Non. La tempête est couverte par une garantie imposée par la loi dans tout contrat couvrant vos biens (art. L122-7 du Code des assurances), la grêle et la neige par des garanties contractuelles, quasi systématiquement incluses dans une MRH — mais vérifiez vos conditions générales : le poids de la neige et les dépendances, vérandas ou abris de jardin font souvent l'objet de limites ou d'exclusions propres à chaque contrat. Aucun arrêté interministériel n'est donc à attendre, et c'est la franchise du contrat qui s'applique. Le régime CatNat, lui, est réservé aux phénomènes non assurables autrement : inondation, coulée de boue, séisme ou sécheresse. Une exception toutefois, essentiellement en outre-mer : les vents cycloniques d'intensité exceptionnelle basculent dans le régime CatNat, le seuil retenu étant de 145 km/h en moyenne sur dix minutes, ou de 215 km/h en pointe.
Ma maison se fissure après une sécheresse : comment être indemnisé ?
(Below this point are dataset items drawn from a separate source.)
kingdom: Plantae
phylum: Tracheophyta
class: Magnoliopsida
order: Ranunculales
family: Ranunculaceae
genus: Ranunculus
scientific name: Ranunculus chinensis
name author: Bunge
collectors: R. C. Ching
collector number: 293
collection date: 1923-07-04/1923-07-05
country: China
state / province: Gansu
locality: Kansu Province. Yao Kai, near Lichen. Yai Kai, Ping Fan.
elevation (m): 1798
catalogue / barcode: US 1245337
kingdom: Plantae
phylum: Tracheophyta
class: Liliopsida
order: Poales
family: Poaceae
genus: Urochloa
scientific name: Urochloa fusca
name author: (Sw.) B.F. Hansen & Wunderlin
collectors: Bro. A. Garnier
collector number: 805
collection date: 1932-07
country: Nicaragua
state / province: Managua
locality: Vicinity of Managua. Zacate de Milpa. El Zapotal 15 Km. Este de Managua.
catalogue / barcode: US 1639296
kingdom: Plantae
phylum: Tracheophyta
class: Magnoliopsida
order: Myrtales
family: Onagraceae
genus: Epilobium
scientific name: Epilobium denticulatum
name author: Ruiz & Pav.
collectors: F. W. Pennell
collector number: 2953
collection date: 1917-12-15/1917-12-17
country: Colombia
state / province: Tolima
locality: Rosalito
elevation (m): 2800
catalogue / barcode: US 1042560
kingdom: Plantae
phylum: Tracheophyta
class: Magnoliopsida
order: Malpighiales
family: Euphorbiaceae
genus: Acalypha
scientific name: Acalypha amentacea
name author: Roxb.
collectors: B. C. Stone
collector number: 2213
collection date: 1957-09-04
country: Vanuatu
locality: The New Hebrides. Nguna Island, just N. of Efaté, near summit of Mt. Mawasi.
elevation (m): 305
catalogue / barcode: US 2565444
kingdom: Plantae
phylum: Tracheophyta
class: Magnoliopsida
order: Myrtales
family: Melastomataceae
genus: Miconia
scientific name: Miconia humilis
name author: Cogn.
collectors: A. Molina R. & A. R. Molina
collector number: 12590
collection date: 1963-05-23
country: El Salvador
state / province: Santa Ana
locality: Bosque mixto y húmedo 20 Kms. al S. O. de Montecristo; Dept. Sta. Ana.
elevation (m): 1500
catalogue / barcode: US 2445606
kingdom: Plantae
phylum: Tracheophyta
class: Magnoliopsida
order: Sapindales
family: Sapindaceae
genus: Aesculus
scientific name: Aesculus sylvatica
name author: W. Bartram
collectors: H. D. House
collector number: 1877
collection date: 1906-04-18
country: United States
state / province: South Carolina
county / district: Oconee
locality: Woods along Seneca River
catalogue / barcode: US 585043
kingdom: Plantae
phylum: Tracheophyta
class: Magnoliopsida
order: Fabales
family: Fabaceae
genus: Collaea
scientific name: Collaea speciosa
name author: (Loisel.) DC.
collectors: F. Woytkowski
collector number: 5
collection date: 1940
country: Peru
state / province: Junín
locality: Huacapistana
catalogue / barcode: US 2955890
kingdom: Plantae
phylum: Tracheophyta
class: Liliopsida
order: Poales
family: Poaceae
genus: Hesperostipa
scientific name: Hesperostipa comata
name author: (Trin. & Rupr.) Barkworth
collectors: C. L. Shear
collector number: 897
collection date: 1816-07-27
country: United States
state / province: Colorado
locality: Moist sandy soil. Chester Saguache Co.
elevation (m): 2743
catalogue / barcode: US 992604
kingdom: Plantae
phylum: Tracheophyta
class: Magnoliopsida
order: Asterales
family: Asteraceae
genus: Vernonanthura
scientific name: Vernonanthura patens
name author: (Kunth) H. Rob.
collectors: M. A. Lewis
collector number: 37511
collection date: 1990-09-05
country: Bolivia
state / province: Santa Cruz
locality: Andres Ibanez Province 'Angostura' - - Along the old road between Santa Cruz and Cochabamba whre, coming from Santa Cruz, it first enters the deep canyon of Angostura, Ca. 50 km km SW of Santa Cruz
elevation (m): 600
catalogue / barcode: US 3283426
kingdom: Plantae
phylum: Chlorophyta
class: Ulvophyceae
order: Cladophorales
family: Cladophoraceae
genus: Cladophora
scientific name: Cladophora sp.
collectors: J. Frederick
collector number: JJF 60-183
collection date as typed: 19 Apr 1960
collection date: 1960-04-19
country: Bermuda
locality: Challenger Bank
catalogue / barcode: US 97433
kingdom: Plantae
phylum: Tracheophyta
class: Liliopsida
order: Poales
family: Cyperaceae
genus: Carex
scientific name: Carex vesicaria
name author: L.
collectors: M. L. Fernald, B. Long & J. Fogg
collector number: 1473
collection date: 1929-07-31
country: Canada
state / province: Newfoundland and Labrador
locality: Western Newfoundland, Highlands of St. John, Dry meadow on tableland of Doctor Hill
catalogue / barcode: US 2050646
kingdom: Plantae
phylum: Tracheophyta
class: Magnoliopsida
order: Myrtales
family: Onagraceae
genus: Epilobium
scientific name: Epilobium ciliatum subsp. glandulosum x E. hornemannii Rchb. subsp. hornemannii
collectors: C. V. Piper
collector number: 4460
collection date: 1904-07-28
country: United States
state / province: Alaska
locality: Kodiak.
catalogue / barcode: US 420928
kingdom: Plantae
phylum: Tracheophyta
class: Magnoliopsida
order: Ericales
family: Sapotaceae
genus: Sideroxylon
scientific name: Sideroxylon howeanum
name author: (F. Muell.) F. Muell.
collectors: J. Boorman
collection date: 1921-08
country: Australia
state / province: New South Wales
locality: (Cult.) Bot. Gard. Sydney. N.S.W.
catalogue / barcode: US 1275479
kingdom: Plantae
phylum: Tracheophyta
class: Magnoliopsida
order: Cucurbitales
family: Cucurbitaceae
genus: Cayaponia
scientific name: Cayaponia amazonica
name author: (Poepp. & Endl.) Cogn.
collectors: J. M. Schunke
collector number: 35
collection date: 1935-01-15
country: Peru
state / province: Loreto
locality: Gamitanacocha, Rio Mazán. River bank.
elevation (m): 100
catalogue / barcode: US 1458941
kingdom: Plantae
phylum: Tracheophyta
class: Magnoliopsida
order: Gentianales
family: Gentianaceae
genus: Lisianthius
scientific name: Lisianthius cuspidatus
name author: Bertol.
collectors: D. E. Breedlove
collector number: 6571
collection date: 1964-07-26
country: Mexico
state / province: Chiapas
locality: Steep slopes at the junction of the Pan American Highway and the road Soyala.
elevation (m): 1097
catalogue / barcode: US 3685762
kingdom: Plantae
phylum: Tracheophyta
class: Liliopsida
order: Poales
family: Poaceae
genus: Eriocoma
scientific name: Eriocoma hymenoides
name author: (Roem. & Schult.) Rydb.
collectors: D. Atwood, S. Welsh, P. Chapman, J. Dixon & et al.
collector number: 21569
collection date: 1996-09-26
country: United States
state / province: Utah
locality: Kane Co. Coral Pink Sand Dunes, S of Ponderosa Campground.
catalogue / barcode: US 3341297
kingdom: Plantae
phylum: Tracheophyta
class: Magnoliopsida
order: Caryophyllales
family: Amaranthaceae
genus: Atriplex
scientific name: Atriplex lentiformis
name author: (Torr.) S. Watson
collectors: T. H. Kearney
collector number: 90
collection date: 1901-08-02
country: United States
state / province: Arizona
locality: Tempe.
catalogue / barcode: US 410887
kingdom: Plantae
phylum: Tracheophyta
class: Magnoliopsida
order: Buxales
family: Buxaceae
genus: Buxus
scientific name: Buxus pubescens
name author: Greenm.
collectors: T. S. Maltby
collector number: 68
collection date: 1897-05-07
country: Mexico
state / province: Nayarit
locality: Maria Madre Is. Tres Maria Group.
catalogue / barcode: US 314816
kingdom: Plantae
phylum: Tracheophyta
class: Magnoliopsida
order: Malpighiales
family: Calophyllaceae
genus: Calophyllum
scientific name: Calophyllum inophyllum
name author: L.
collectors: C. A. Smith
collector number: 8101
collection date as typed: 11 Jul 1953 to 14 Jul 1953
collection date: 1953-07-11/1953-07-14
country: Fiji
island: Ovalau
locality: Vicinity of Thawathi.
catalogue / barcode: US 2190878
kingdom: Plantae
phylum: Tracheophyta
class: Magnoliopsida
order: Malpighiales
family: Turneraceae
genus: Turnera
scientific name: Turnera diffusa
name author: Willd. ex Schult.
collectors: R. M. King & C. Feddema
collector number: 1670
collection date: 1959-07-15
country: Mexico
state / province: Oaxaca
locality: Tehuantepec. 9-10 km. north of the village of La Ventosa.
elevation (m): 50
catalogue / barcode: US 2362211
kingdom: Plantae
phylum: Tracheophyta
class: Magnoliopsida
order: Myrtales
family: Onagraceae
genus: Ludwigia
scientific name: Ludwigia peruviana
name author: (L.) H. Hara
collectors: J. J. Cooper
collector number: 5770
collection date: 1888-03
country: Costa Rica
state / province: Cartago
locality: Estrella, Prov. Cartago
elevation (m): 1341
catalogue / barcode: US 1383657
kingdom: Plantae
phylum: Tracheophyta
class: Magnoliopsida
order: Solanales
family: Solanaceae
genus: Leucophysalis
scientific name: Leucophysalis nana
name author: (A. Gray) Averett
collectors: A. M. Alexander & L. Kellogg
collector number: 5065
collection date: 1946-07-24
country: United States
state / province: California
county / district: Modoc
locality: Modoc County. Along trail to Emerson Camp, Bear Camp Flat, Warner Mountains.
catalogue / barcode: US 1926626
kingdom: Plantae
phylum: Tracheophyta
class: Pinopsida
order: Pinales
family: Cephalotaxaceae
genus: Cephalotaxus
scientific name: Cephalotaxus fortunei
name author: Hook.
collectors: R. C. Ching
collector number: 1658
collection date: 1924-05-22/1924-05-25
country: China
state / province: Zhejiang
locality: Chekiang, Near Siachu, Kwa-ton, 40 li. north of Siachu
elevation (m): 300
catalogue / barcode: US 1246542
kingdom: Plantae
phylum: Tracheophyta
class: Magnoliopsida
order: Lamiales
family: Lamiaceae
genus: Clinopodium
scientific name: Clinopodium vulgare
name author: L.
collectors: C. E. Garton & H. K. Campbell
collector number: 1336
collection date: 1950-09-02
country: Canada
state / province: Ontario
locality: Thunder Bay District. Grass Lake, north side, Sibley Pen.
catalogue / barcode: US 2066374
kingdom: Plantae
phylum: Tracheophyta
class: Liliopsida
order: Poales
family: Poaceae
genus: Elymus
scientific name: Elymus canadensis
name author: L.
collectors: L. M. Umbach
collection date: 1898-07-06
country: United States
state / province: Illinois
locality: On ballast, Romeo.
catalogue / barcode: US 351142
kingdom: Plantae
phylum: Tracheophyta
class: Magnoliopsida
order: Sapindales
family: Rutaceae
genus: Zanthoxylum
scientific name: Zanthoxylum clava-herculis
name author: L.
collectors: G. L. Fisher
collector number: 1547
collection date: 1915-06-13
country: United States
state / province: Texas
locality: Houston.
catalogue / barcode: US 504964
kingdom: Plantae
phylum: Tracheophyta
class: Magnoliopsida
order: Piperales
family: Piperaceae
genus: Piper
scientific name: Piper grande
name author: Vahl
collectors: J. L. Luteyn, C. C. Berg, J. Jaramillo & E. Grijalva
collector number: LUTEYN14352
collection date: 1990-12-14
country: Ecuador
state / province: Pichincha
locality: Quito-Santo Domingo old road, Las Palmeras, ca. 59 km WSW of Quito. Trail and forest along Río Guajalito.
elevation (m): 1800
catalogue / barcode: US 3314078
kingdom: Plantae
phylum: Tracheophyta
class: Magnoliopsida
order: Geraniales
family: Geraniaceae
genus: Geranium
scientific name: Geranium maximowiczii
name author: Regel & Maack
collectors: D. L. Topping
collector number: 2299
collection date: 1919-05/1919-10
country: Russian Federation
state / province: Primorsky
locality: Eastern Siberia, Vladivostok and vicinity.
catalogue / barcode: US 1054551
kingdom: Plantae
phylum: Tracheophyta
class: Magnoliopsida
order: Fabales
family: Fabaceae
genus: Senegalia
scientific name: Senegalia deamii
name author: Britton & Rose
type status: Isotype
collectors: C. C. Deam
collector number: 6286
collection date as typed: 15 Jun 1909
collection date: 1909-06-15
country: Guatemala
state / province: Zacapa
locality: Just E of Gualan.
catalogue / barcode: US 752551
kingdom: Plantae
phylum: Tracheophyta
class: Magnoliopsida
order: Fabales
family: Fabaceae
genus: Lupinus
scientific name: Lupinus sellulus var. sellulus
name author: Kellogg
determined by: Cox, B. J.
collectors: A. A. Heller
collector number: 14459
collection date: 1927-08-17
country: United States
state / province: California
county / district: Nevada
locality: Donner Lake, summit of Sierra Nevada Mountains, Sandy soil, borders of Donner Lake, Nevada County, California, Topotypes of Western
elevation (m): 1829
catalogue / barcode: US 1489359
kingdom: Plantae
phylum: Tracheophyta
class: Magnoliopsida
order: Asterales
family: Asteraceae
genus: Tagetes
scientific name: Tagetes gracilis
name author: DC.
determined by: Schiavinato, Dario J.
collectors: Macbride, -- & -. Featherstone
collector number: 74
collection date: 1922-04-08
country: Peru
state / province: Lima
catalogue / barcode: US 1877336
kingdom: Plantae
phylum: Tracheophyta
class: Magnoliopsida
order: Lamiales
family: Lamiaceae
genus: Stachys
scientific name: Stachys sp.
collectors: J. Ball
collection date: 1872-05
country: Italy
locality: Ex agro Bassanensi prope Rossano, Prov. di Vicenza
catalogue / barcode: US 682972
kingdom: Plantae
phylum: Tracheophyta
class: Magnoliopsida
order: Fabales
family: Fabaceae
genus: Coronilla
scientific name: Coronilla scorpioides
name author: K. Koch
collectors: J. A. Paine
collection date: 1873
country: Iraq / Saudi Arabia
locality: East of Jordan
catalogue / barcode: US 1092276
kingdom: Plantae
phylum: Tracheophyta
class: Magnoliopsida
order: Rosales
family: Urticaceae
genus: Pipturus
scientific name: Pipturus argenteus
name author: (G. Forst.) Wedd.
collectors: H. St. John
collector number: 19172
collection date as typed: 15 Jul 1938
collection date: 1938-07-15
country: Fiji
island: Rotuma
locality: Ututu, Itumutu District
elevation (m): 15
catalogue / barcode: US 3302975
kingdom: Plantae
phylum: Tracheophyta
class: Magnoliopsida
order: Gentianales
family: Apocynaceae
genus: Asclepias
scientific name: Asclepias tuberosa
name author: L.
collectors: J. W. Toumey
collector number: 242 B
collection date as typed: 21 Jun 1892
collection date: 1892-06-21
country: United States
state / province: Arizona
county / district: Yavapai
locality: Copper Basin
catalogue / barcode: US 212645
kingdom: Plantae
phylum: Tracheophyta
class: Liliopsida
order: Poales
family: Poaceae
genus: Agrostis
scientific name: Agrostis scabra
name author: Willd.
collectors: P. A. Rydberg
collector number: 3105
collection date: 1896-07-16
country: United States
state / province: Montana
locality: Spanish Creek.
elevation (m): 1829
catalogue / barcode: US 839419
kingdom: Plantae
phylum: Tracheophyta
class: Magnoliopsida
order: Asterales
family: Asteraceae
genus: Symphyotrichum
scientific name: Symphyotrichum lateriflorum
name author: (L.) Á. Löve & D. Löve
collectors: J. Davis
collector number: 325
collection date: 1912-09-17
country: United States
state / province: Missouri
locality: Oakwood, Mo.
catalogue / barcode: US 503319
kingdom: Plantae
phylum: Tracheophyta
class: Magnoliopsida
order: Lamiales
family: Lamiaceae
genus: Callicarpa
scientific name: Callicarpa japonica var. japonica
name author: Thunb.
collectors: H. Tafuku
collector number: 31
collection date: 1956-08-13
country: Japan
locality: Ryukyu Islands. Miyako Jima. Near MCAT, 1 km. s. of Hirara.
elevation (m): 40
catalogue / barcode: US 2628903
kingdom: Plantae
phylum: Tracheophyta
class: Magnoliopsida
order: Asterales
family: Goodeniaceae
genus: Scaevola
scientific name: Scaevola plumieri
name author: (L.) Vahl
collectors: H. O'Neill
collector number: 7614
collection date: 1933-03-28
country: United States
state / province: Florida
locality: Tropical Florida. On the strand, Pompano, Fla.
Il faut d'abord qu'un arrêté reconnaisse l'état de catastrophe naturelle sécheresse-réhydratation des sols pour votre commune, ce qui suppose une demande déposée en mairie dans les 24 mois suivant le début de l'événement. Déclarez ensuite vos fissures à votre assureur sous 30 jours. L'expert vérifiera alors deux points, et non un seul : que la sécheresse est bien la cause déterminante des désordres, et que ceux-ci affectent la solidité du bâti ou rendent le bâtiment impropre à son usage (art. L125-2) — des microfissures purement esthétiques ne sont pas indemnisées. La franchise légale est de 1 520 €, et l'indemnité doit être affectée aux travaux de réparation.